Soddisfazione che è sensuale e che deriva dal piacere che riusciamo a trarre
dalla bellezza di quello che c'è e di quello che riusciamo a creare. La creatività
dell'uomo è infatti la condizione irrinunciabile di qualunque tipo di obiettivo
possibile. Per ipotizzare bisogna essenzialmente immaginare, ed è
nell'impossibilità di immaginare che le ipotesi di sviluppo di questo Sistema si
arenano. Forse era questa la tragedia incipiente che Nietzsche paventava
quando contrapponeva alla speranza del superuomo la finta serenità dell'uomo
finale: "un uomo che non partorirà più nessuna stella". Ed è davvero poco lo
spazio intenzionalmente lasciato all'immaginazione nei paesi
tecnologicamente sviluppati perché le ipotesi di sviluppo partono tutte
dall'alto, da studi che servono soltanto a perpetrare sistemi sempre più
complessi ma la cui unica logica è sempre quella della sopraffazione, più o
meno coperta dal consenso istituzionale.
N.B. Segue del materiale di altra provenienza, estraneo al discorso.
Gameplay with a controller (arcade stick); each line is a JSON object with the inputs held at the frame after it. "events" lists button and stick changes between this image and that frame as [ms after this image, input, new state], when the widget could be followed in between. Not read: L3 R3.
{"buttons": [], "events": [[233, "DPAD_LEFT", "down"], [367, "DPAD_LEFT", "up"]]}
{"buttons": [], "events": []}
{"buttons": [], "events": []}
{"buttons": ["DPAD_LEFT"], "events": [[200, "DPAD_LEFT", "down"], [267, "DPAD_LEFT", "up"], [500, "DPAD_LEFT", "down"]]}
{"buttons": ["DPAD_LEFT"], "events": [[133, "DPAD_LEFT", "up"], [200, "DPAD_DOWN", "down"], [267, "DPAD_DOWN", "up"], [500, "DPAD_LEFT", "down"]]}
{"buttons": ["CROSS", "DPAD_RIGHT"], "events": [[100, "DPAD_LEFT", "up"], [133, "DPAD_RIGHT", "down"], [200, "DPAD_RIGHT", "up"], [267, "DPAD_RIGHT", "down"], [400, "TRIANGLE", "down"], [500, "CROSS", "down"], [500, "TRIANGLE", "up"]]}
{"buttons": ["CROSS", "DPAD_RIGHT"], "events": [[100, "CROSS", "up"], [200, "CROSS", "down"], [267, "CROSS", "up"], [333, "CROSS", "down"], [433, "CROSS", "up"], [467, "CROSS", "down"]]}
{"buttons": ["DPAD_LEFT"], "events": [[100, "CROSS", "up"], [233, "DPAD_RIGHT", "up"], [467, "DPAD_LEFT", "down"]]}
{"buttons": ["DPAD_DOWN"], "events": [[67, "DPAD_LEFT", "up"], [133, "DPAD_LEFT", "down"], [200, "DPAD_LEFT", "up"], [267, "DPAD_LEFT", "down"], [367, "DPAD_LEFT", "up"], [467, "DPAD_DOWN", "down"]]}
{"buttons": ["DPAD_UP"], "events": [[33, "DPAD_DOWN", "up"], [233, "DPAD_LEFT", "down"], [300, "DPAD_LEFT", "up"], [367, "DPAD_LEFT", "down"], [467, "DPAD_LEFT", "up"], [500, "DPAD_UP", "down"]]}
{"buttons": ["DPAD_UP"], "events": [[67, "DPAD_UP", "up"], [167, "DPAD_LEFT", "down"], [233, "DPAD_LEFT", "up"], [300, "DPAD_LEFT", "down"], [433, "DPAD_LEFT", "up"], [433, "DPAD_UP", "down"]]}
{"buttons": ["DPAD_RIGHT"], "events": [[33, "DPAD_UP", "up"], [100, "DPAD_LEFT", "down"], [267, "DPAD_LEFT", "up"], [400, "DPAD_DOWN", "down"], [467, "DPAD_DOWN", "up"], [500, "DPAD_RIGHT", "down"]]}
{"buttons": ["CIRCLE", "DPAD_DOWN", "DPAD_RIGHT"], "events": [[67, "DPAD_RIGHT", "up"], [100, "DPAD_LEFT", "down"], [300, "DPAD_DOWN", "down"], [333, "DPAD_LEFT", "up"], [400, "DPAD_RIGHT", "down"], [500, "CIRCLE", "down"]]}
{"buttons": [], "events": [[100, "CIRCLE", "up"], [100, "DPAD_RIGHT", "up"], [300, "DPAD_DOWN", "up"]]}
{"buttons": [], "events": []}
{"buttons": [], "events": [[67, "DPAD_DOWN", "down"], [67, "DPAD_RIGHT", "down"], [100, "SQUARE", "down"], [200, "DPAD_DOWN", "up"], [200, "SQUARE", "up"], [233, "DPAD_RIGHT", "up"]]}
La società tentacolare, piuttosto che
unidimensionale, raccoglie e fagocita tutte le contraddizioni dentro di sé. Le
interiorizza e le rende parte di se mercificandole, producendole in serie,
spettacolarizzandole. La morte in diretta, dei condannati a morte come delle
vittime della lupara, è stata per qualche tempo, almeno fino alla costituzione
in Italia di una commissione di controllo, lo strumento per mezzo del quale
registrare audience sempre maggiori per i networks. Non importa più che cosa
o chi è protagonista sulle colonne della carta stampata o sugli schermi dei
telegiornali. E' importante invece lo scandalo, l'eccitazione che la notizia
provoca o può provocare, tanto la società nella quale viviamo ha sempre in sé,
nel momento in cui testimonia gli avvenimenti con la notizia giornalistica, con
l'analisi e il commento, con le copie vendute e l'audience alle stelle, la
capacità di esorcizzare qualsiasi evento. Le guerre, le pestilenze, la carestia, la
fame, diventano eventi spettacolari, immagini fantastiche e ipnotiche che non
ci riguardano comunque mai direttamente. Il buco dell'ozono, la guerra nel
Golfo, la partita di calcio, i genocidi in Bosnia o nel Burundi, i processi
spettacolari, le catastrofi naturali, le epidemie, al pari dell'elezione del
Presidente, dell'acquisto del calciatore e della assoluzione o della condanna
dell'imputato, sono utili solo finché sono in grado di "fare notizia", poi
svaniscono nel nulla come fantasmi evocati da qualche altra parte o come i
personaggi e le atmosfere dell'ultimo serial televisivo. La nostra società è in
grado di esorcizzare tutti questi mali e di archiviarli come "già visto" alle
nostre coscienze. La nostra è una società dove tutto è possibile a patto che sia
quantificabile e misurabile. La creatività, la fantasia in quanto non misurabili,
non quantificabili, non utili immediatamente sono ostacolate, malviste,
valutate rischiose se non dannose. E allora tutta la nostra cultura diventa
improvvisamente povera, sterile, vuota perché costruita sull'impossibile e sui
sogni, sul fantastico e sull'immaginazione. Perché c'è più fantasia in Isaac
Newton, forse, che in tutte le opere d'arte del Settecento. E c'è più utilità, del
resto, in una favola che in una industria siderurgica.